In 1972 I became an owner of a Lake Union houseboat. At the time, the city and many of the landlords who owned the docks were determined to get rid of the houseboats. There were no wealthy houseboat owners or expensive houseboats then- you couldn’t build a new one, and who would invest in a house when the dockowner wanted to get rid of you and there was nowhere to go?
Over the next ten years we learned many of the unpleasant tricks cities and people can play, and in the process the Floating Homes Association established our rights to live on Lake Union and Portage Bay.
This comes to mind as it is increasing apparent that Seattle is scripted to lose the electric trolley buses, and neither candidate for Mayor has any intention of building more streetcars.
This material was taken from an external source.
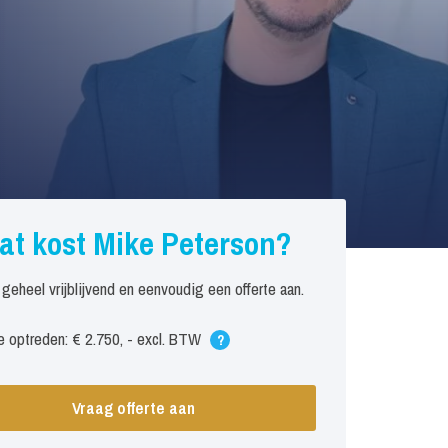
at kost Mike Peterson?
 geheel vrijblijvend en eenvoudig een offerte aan.
 optreden: € 2.750, - excl. BTW
?
Vraag offerte aan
But it’s hard to find any concern about this at Seattle Transit Blog, or any more than the ritual handwringing about the loss of the George Benson Streetcar. In fact, there is a Pollyanna quality to the beliefs that $930 million is available and will be used to implement the surface improvements Nickels was working on.
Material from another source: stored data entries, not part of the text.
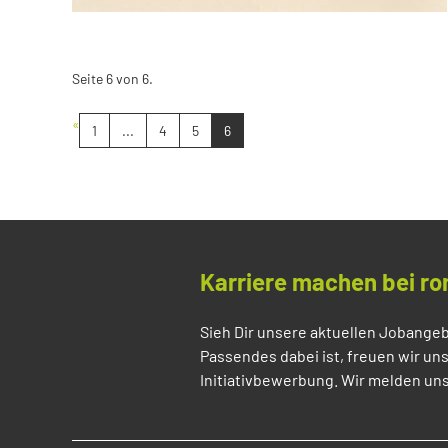
Seite 6 von 6.
«
1
...
4
5
6
Karriere machen bei ro
Sieh Dir unsere aktuellen Jobangeb
Passendes dabei ist, freuen wir un
Initiativbewerbung. Wir melden uns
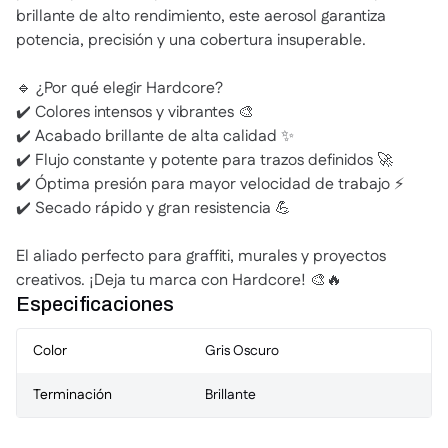
brillante de alto rendimiento, este aerosol garantiza
potencia, precisión y una cobertura insuperable.
🔹 ¿Por qué elegir Hardcore?
✔️ Colores intensos y vibrantes 🎨
✔️ Acabado brillante de alta calidad ✨
✔️ Flujo constante y potente para trazos definidos 🚀
✔️ Óptima presión para mayor velocidad de trabajo ⚡
✔️ Secado rápido y gran resistencia 💪
El aliado perfecto para graffiti, murales y proyectos
creativos. ¡Deja tu marca con Hardcore! 🎨🔥
Especificaciones
Color
Gris Oscuro
Terminación
Brillante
Here’s a newsflash- there is no $930 million, and when McGinn or Mallahan move to get some of that for surface improvements, there will be no Central Line- unless you make them do it!
By the mid-70s the FHA represented 400 houseboats, almost all of whom donated handsomely for legal costs and other expenses of defending ourselves. Do you see 400 people organized to defend transit in Seattle today?
It wouldn’t take 400, because, like the houseboats, the basic idea is sound. But they would need to have clear ideas about what needed to be done,and where you can’t compromise.
On the Seattle Transit Blog you frequently see discussions and advocacy for more diesel bus service, and many, if not most, would agree that you can’t put a streetcar on a street that already carries too many cars. Even the day-dreaming seldom takes a pleasant turn- I’ve never seen a post about converting the existing electric bus routes to streetcars, and using the buses to electrify new routes.
Sometimes this can work out for the best. Apparently in a few years the trolley buses will be worn out, and the routes could be converted to streetcars without creating an electric bus surplus. Serendipity, of a sort.
But just waiting for nice things to happen, at its very best, puts you behind the curve in a new era of rising construction costs- or, alternately, if the current fall of costs persists, it will be in the context of a worldwide depression. That worked well for public improvements in the 30s, when the US was the world’s strongest economy and the world’s leading oil exporter. Now- not so much.
If people in Seattle want real transit, they’ll have to take the game to a new level. The people of Seattle overhauled and redirected their city government in the 70s, and that needs to happen again. Don’t look for Mallahan or McGinn to furnish leadership here.